I am using Solrnet and a winforms threaded application to write multiple Bitmaps and some mathematical descriptors to a Solr instance (on a different server). The interesting thing is solr.Add method seems to slow down the app significantly. i.e. if I comment out the add & commit methods, the CPU utilization jumps to 90% or so, but with them working, CPU utilization is about 20% - however appears the docs are being written to Solr.

Is that expected behavior? would the Solr writes be the bottleneck?
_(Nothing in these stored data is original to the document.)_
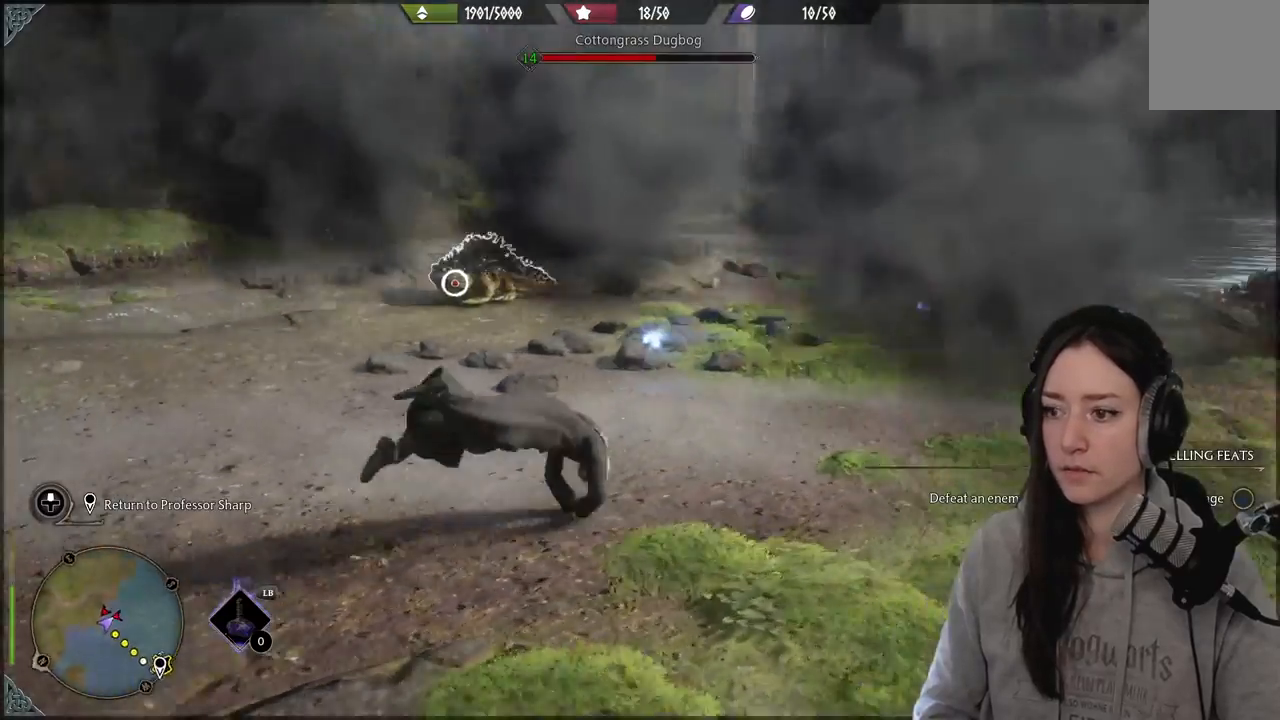
{"buttons": [], "left_stick": "up", "right_stick": "center", "events": [[17, "left_stick", "up"]]}
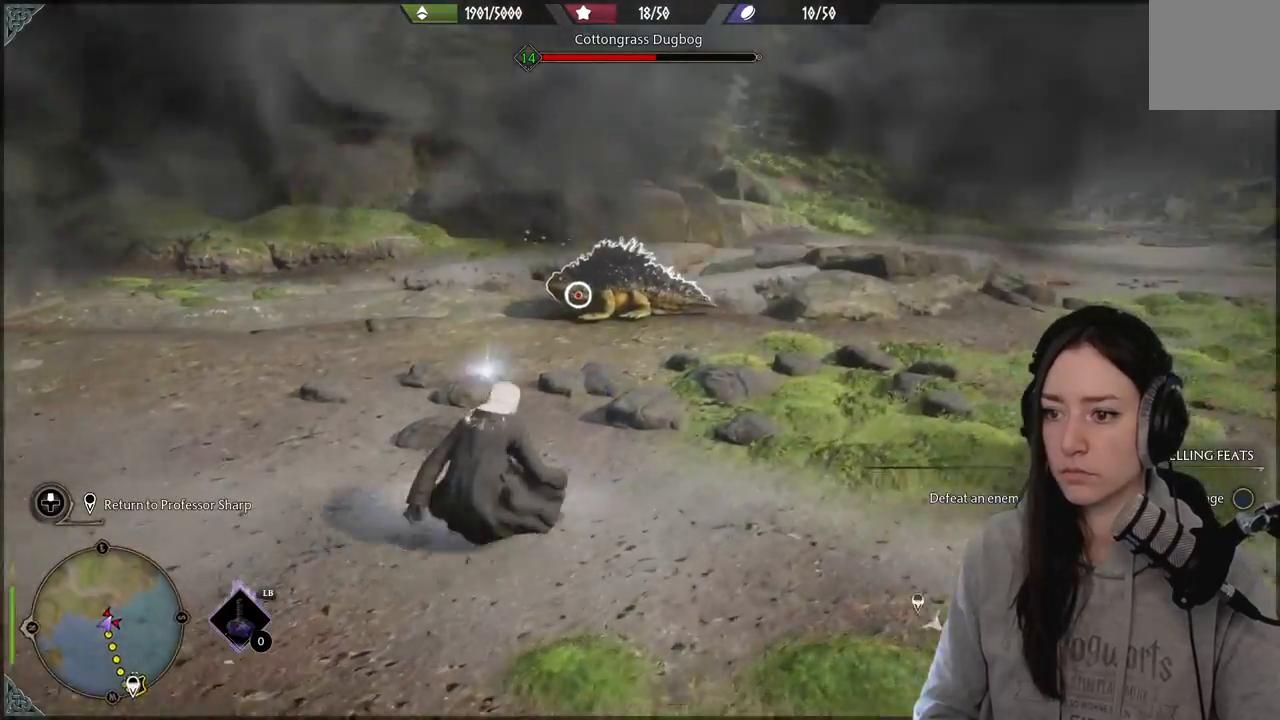
{"buttons": ["B"], "left_stick": "right", "right_stick": "center", "events": [[100, "left_stick", "up-right"], [267, "B", "down"], [283, "left_stick", "right"], [400, "B", "up"], [500, "B", "down"]]}
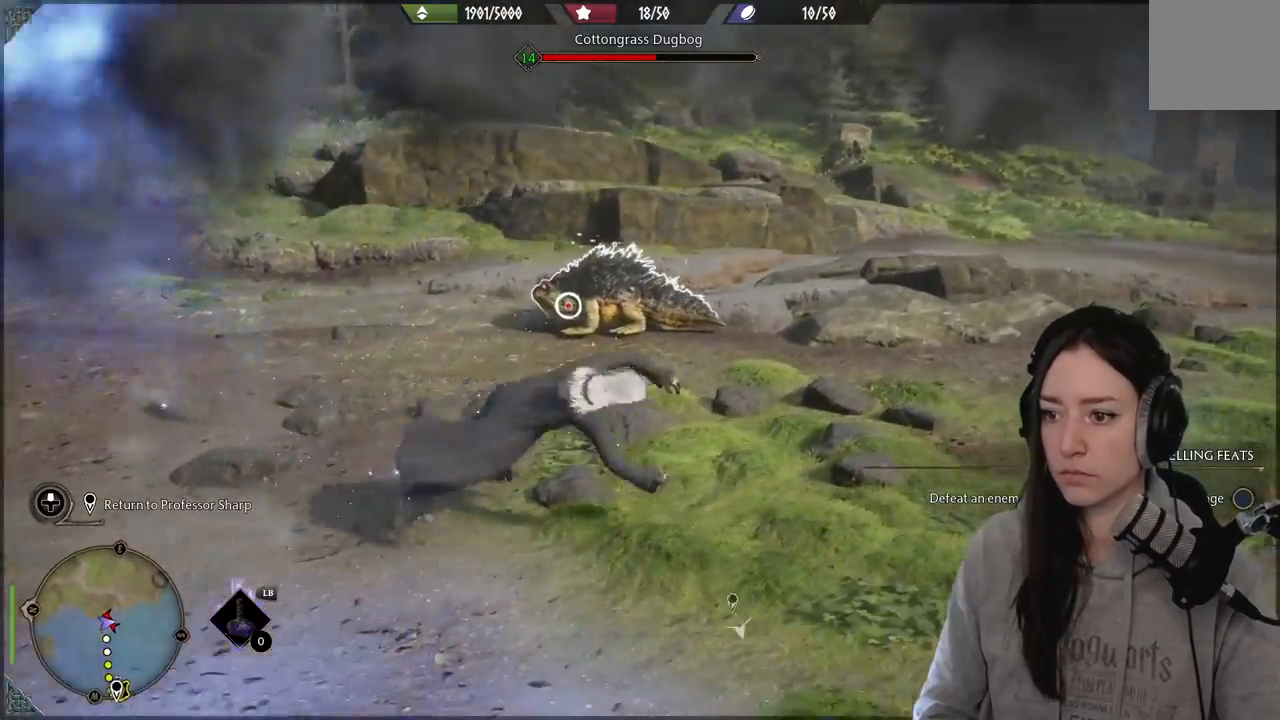
{"buttons": [], "left_stick": "right", "right_stick": "center", "events": [[117, "B", "up"], [200, "B", "down"], [333, "B", "up"]]}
How can I get around that?

            var doc = new IndexDocument
            {
                _UUID = Guid.NewGuid().ToString(),
                _FileName = (FileName),
             };

            //// Bitmap is not thread safe we Need to make a copy for each Task and done so synchronously.            
            Bitmap[] blobCopies = MakeBlobCopies(bmpBlob, 2);

            Task<List<KeyValuePair<string, double>>>[] descriptorTasks = new Task<List<KeyValuePair<string, double>>>[2];
            descriptorTasks[0] = Task.Factory.StartNew<List<KeyValuePair<string, double>>>(() => ApplyDescriptor1(blobCopies[0]));
            descriptorTasks[1] = Task.Factory.StartNew<List<KeyValuePair<string, double>>>(() => ApplyDescriptor2(blobCopies[1]));

            Task.WaitAll(descriptorTasks);
            foreach (var t in descriptorTasks)
            {
                List<KeyValuePair<string, double>> flds = t.Result;
                foreach (KeyValuePair<string, double> fld in flds)
                {
                    Type type = doc.GetType();
                    if (!String.IsNullOrEmpty(fld.Key))
                    {
                        SetPropertyValue(doc, fld.Key, fld.Value);
                    }
                }
            }

            DisposeBlobCopies(blobCopies);

            solr.Add(doc);
            solr.Commit();

Solution

  • The solr calls could be the bottleneck in your app as they are blocking io hits. Add and commit are 2 distinct calls to a restful api. I'm almost positive that solrnet does not have native support in their api to do async calls, but it looks like you know how to use the task parallel library. Make the calls non blocking and things should speed up. You may find it necessary to control the amount of concurrency.